### Extrait du document
Roman dystopique étonnant et pour le moins original dans l'œuvre de Romain Gary, Charge d'Âme est un livre qui, paradoxalement, m'a semblé aussi intéressant qu'ennuyeux.


Pour faire court, disons que Gary arrive brillamment à soulever de multiples questions éthiques, philosophiques et écologiques, souvent en lien avec les limites de la science ou de l'humanité (avec et sans H majuscule), grâce à l'introduction de cette énergie illimitée et "propre" obtenue par captation de l'âme humaine. Quasiment tous les enjeux liés à ce qu'un tel processus implique sont abordés, non sans tacler à de multiples reprises les excès de zèle scientifiques et leurs détournements militaires, mais Gary étant ce qu'il est, il enrobe souvent ses propositions de clichés historiques et géopolitiques aux relents de Guerre Froide (ex-diplomate, ça laisse des traces) ou s'adonne parfois à l'excès de formules grandiloquentes qui desservent ce que l'auteur tente justement de mettre en valeur (cf : les passages sur Bach, Mozart, Haendel ou autres merveilles du monde lors des "retombées culturelles" et autres hallucinations qui ont fini par me donner la nausée à moi aussi).


Outre ce "name-dropping" des soi-disant plus belles œuvres d'art jamais créées par l'Humanité qui est sincèrement usant, désuet et clairement européanocentré, les points faibles de Charge d'Âme sont multiples : ses personnages sont caricaturaux au possible et bien peu attachants (pour ne pas dire assez pénibles) ; certains chapitres comportent des longueurs terribles et des redondances qui hélas contrastent trop avec une fin qui m'a semblée bâclée, fluette (malgré ses enjeux) et plutôt bancale stylistiquement (les passages du narrateur au journal de Starr sont complètement incohérents et mal départagés) et les prêts-à-penser sur le christianisme et la judéité, certes récurrents dans l'œuvre de l'auteur, n'ont cessé de me faire lever les yeux au ciel (amen). Aussi, et il fallait s'y attendre, on ne peut qu'avoir le cœur serré en lisant par-ci par-là des phrases sur l'inutilité de l'homme impuissant, trop vieux pour séduire et faire l'amour, ou sur le suicide lorsque l'on sait ce qui est arrivé à notre Romain, effrayé par son propre vieillissement, trois ans après la publication de ce roman (mais bon, Romain Gary et l'autoréférence, ça coule de source).

### Votre tâche
Recopiez intégralement la critique de Charge d'Âme, sans y changer un seul mot. Les fiches n'ont aucun lien avec la critique de Charge d'Âme.

### Informations fournies
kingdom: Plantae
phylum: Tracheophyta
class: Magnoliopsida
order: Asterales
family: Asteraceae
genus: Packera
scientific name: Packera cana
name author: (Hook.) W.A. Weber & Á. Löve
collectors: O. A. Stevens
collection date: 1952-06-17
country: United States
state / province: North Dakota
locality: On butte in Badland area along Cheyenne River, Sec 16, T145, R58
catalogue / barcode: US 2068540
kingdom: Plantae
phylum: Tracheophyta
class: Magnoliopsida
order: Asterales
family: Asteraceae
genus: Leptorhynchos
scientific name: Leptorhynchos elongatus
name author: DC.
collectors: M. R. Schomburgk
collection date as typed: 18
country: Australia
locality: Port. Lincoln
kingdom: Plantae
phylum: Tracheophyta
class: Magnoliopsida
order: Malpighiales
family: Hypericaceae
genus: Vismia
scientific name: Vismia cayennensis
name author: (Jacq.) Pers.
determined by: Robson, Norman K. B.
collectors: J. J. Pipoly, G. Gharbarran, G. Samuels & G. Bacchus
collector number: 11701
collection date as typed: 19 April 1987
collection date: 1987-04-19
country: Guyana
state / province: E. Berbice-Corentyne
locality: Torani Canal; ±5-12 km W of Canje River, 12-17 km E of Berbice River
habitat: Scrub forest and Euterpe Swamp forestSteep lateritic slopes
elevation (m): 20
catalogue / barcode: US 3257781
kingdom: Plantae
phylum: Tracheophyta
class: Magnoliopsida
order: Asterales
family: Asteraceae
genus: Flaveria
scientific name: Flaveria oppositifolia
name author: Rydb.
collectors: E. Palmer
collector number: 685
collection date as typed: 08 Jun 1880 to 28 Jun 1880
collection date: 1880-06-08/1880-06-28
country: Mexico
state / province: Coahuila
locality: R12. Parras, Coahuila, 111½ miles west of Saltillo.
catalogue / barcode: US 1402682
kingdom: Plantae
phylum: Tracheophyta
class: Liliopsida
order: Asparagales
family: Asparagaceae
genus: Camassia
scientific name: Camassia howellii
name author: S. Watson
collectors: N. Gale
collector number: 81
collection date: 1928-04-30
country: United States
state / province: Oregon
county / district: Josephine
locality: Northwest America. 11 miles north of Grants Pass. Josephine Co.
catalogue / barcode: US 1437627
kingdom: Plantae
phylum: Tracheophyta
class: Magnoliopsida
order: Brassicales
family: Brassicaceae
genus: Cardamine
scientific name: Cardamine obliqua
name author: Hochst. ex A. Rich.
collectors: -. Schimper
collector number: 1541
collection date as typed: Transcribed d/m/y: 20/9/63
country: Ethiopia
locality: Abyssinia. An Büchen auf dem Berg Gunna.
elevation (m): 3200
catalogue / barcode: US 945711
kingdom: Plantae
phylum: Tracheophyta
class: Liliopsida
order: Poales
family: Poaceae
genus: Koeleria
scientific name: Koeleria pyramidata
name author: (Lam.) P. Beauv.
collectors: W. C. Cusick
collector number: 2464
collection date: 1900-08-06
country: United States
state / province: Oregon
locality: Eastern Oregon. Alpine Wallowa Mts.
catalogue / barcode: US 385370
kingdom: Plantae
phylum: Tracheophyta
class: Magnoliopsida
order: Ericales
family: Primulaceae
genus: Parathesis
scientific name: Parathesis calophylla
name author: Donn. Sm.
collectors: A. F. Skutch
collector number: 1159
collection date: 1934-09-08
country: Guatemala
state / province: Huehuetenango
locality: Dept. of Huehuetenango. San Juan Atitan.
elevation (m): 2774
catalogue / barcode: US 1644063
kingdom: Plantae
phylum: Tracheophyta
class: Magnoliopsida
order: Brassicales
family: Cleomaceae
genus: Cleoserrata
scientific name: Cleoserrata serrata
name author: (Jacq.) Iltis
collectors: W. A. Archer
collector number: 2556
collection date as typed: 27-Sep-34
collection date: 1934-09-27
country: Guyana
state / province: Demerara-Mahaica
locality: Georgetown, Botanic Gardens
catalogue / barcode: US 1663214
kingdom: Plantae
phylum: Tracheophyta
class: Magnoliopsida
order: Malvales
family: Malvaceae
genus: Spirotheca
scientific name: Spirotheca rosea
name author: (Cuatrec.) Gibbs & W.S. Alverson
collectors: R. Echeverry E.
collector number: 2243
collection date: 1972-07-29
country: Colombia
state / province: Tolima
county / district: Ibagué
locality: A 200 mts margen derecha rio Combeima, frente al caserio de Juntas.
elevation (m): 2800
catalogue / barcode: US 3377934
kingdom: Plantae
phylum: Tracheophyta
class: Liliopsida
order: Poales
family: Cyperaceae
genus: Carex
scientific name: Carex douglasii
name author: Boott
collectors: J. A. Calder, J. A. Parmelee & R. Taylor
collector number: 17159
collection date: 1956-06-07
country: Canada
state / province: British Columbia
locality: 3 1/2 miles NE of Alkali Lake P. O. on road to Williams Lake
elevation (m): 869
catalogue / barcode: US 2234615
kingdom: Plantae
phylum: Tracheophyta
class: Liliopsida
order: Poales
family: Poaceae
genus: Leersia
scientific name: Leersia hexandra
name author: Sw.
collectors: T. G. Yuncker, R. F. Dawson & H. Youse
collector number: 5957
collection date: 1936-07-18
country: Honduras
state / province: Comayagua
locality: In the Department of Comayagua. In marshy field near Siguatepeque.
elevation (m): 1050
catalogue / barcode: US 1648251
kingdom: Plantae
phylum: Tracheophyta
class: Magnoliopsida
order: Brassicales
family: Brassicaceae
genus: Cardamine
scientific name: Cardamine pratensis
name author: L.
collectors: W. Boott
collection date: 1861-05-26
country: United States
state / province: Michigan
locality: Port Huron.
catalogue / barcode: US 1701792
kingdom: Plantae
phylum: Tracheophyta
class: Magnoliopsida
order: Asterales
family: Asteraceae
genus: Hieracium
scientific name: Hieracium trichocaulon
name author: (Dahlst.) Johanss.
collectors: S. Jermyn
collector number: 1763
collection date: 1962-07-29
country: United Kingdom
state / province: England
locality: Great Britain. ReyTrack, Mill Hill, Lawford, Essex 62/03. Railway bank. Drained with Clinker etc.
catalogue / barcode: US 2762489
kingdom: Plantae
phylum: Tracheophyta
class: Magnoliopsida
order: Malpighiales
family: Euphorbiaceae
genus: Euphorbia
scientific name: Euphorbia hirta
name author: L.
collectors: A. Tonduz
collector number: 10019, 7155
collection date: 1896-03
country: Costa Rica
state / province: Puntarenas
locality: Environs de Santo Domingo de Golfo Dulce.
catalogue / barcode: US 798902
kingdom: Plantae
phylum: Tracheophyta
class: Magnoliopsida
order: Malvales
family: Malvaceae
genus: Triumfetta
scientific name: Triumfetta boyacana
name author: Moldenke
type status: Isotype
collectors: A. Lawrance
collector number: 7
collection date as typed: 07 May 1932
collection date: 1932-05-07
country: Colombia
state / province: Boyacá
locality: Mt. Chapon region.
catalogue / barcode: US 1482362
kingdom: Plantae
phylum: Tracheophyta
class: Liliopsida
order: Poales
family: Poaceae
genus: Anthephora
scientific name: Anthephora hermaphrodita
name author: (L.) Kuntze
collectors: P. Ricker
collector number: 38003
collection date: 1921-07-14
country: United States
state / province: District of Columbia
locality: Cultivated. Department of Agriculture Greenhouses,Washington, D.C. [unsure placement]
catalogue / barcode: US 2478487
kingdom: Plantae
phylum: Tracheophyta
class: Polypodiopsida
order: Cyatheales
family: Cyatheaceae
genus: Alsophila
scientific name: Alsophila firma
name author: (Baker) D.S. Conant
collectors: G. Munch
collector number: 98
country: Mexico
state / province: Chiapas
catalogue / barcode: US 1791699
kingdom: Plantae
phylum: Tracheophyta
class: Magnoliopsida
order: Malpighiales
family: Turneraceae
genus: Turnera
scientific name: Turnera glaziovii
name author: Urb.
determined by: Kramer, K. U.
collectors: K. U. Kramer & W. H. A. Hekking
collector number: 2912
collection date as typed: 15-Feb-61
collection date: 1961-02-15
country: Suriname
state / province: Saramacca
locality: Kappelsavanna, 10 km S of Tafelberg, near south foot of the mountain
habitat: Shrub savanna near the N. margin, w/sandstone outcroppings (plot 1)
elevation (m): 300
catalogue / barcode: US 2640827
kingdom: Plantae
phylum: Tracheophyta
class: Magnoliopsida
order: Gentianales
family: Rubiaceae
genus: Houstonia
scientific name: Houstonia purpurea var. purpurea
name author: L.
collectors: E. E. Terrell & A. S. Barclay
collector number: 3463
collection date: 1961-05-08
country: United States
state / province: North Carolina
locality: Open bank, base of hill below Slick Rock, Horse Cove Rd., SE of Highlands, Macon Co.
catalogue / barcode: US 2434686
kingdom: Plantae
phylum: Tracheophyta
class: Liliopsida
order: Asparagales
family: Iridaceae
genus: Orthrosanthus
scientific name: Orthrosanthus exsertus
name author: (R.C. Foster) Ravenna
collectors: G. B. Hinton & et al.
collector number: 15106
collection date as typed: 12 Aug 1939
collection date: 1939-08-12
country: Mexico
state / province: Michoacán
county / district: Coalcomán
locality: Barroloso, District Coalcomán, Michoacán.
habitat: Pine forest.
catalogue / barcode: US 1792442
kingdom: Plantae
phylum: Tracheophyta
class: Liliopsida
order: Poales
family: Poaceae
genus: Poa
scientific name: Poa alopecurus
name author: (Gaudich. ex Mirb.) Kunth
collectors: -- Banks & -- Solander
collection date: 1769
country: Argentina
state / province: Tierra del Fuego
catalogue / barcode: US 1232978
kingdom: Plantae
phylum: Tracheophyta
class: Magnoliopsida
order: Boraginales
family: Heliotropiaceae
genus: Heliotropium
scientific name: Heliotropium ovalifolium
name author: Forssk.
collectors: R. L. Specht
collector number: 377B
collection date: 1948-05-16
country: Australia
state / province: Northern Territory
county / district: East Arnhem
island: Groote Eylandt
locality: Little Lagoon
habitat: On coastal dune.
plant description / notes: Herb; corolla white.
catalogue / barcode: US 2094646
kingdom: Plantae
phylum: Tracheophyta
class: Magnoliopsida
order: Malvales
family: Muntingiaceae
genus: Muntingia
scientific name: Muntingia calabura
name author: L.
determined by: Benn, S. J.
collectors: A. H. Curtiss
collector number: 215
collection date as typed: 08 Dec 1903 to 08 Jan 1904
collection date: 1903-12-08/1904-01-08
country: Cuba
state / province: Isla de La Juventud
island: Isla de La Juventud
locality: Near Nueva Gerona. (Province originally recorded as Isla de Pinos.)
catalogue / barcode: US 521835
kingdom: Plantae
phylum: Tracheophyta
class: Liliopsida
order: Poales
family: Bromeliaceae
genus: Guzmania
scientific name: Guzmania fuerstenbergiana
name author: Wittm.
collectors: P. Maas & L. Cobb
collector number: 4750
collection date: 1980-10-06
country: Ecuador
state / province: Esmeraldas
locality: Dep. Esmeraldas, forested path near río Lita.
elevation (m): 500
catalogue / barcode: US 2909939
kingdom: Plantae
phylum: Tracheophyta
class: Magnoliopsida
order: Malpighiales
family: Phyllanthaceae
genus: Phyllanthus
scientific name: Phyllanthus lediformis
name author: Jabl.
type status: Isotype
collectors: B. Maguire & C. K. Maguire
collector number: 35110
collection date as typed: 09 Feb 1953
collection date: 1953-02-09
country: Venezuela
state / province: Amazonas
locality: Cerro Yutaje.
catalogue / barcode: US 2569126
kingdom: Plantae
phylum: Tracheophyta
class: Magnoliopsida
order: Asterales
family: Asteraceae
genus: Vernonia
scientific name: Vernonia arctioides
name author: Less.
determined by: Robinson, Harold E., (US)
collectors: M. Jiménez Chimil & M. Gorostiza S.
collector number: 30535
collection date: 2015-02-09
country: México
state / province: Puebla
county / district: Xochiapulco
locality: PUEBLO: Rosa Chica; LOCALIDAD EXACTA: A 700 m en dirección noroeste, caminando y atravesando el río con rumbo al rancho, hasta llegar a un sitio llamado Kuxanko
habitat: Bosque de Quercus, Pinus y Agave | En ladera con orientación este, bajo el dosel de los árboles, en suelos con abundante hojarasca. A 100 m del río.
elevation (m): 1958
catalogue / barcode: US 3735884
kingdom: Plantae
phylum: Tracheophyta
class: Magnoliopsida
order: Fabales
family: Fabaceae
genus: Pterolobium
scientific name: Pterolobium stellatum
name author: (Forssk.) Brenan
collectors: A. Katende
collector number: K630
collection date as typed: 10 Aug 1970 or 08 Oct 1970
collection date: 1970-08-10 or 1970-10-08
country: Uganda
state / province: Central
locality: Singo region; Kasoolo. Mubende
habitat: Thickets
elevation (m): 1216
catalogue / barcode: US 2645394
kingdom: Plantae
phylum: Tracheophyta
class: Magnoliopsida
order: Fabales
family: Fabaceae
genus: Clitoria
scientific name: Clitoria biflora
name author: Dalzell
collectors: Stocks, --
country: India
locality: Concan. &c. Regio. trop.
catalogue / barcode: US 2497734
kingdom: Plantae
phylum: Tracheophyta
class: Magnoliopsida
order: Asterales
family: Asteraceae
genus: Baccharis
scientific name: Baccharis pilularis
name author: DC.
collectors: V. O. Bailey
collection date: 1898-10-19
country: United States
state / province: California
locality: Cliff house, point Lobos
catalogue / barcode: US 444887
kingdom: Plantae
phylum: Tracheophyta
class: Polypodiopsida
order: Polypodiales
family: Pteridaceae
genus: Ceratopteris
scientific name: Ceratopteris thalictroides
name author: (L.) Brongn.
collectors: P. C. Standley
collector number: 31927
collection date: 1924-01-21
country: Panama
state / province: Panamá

### Le résultat
Roman dystopique étonnant et pour le moins original dans l'œuvre de Romain Gary, Charge d'Âme est un livre qui, paradoxalement, m'a semblé aussi intéressant qu'ennuyeux.


Pour faire court, disons que Gary arrive brillamment à soulever de multiples questions éthiques, philosophiques et écologiques, souvent en lien avec les limites de la science ou de l'humanité (avec et sans H majuscule), grâce à l'introduction de cette énergie illimitée et "propre" obtenue par captation de l'âme humaine. Quasiment tous les enjeux liés à ce qu'un tel processus implique sont abordés, non sans tacler à de multiples reprises les excès de zèle scientifiques et leurs détournements militaires, mais Gary étant ce qu'il est, il enrobe souvent ses propositions de clichés historiques et géopolitiques aux relents de Guerre Froide (ex-diplomate, ça laisse des traces) ou s'adonne parfois à l'excès de formules grandiloquentes qui desservent ce que l'auteur tente justement de mettre en valeur (cf : les passages sur Bach, Mozart, Haendel ou autres merveilles du monde lors des "retombées culturelles" et autres hallucinations qui ont fini par me donner la nausée à moi aussi).


Outre ce "name-dropping" des soi-disant plus belles œuvres d'art jamais créées par l'Humanité qui est sincèrement usant, désuet et clairement européanocentré, les points faibles de Charge d'Âme sont multiples : ses personnages sont caricaturaux au possible et bien peu attachants (pour ne pas dire assez pénibles) ; certains chapitres comportent des longueurs terribles et des redondances qui hélas contrastent trop avec une fin qui m'a semblée bâclée, fluette (malgré ses enjeux) et plutôt bancale stylistiquement (les passages du narrateur au journal de Starr sont complètement incohérents et mal départagés) et les prêts-à-penser sur le christianisme et la judéité, certes récurrents dans l'œuvre de l'auteur, n'ont cessé de me faire lever les yeux au ciel (amen). Aussi, et il fallait s'y attendre, on ne peut qu'avoir le cœur serré en lisant par-ci par-là des phrases sur l'inutilité de l'homme impuissant, trop vieux pour séduire et faire l'amour, ou sur le suicide lorsque l'on sait ce qui est arrivé à notre Romain, effrayé par son propre vieillissement, trois ans après la publication de ce roman (mais bon, Romain Gary et l'autoréférence, ça coule de source).